About This Article
This is an AI-generated summary of a research paper. The original authors did not write or review this article. See full disclosure ↓
Overview
This work addresses limitations in DStretch, a widely used image enhancement tool in rock art archaeology, by introducing Localised Decorrelation Stretch (L-DCS). DStretch applies global decorrelated stretching across entire images, which diminishes performance when RGB values exhibit wide distributions or when rock art assemblages contain densely painted areas with high local correlation. L-DCS partitions images into overlapping windows, applies decorrelated stretching locally within each window, and merges results to produce unified enhanced images. The method is designed to operate automatically on large datasets without requiring manual parameter adjustment per image.
Methods and approach
L-DCS implements a windowed approach to decorrelated colour stretching. The algorithm segments input images into spatially overlapping windows of specified dimensions, calculates decorrelated stretching parameters independently for each window based on local RGB statistics, applies the stretch transformation to pixels within that window, and blends results at window boundaries to eliminate discontinuities. The method requires specification of window size and overlap parameters. Testing compared L-DCS output against standard DStretch results across dense rock art scenes, orthomosaics, and three-dimensional model textures. Evaluation focused on retention of fine motif details and visibility of obscured or faint pictographic elements within densely painted archaeological contexts.
Results
L-DCS demonstrated superior performance relative to DStretch in multiple evaluation scenarios. Enhanced images retained greater fine-scale detail within individual motifs, particularly where conventional global stretching produced blurring or loss of definition. Visibility of previously obscured or faint motifs in densely painted areas improved substantially.

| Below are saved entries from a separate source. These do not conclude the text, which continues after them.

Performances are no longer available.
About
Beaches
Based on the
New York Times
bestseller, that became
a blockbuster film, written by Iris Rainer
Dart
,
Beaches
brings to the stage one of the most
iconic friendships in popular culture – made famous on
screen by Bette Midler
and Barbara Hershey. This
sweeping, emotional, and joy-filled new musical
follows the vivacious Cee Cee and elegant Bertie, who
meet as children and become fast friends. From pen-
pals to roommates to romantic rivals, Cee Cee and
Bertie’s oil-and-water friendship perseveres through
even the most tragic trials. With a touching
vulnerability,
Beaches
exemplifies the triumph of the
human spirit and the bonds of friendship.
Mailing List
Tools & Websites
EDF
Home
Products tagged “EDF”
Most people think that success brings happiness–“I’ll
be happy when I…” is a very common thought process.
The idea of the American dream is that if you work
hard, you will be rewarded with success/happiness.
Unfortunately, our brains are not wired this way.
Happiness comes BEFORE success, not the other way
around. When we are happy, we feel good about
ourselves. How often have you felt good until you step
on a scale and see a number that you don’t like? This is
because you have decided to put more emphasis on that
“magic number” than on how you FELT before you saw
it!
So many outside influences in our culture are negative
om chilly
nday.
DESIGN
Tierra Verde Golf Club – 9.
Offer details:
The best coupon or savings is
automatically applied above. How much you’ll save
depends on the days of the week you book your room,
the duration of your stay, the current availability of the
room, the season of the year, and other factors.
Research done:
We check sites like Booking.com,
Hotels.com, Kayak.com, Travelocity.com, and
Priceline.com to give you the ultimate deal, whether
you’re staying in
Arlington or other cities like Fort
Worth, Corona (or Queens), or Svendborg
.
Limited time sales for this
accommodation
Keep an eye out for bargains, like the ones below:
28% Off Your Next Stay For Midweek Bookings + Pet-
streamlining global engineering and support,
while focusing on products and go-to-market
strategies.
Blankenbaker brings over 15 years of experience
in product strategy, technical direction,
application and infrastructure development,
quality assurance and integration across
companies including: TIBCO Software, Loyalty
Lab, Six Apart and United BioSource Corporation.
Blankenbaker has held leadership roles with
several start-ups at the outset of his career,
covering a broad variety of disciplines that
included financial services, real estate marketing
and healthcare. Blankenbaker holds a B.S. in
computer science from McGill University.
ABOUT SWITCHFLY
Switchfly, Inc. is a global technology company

The method accommodated greater variation in pigment coloration across single images without requiring application of multiple customised filters. Consistent results were achieved across heterogeneous image types and rock art assemblages, suggesting robust performance across diverse archaeological documentation contexts.
Implications
L-DCS addresses a significant technical limitation in the current standard for rock art image enhancement. Automated local decorrelation processing enables more efficient analysis of large archaeological image datasets, reducing time required for manual filter application and optimisation per image. The method's capacity to handle both dense pictographic scenes and varied pigmentation without parameter recalibration expands its applicability across different rock art traditions and preservation contexts. Implementation of local windowing approaches may generalise to other archaeological imaging enhancement tasks beyond rock art documentation.
Disclosure
- Research title: Localised decorrelation stretch (L-DCS) for improved visibility of large, dense rock art scenes
- Authors: Benedict Dyson, Andrea Jalandoni, Ines Tacon
- Publication date: 2026-02-23
- DOI: https://doi.org/10.1016/j.daach.2026.e00522
- OpenAlex record: View
- Image credit: Photo by Hubert Buratynski on Unsplash (Source • License)
- Disclosure: This post is an AI-generated summary of a research work. It was prepared by an editor. The original authors did not write or review this post.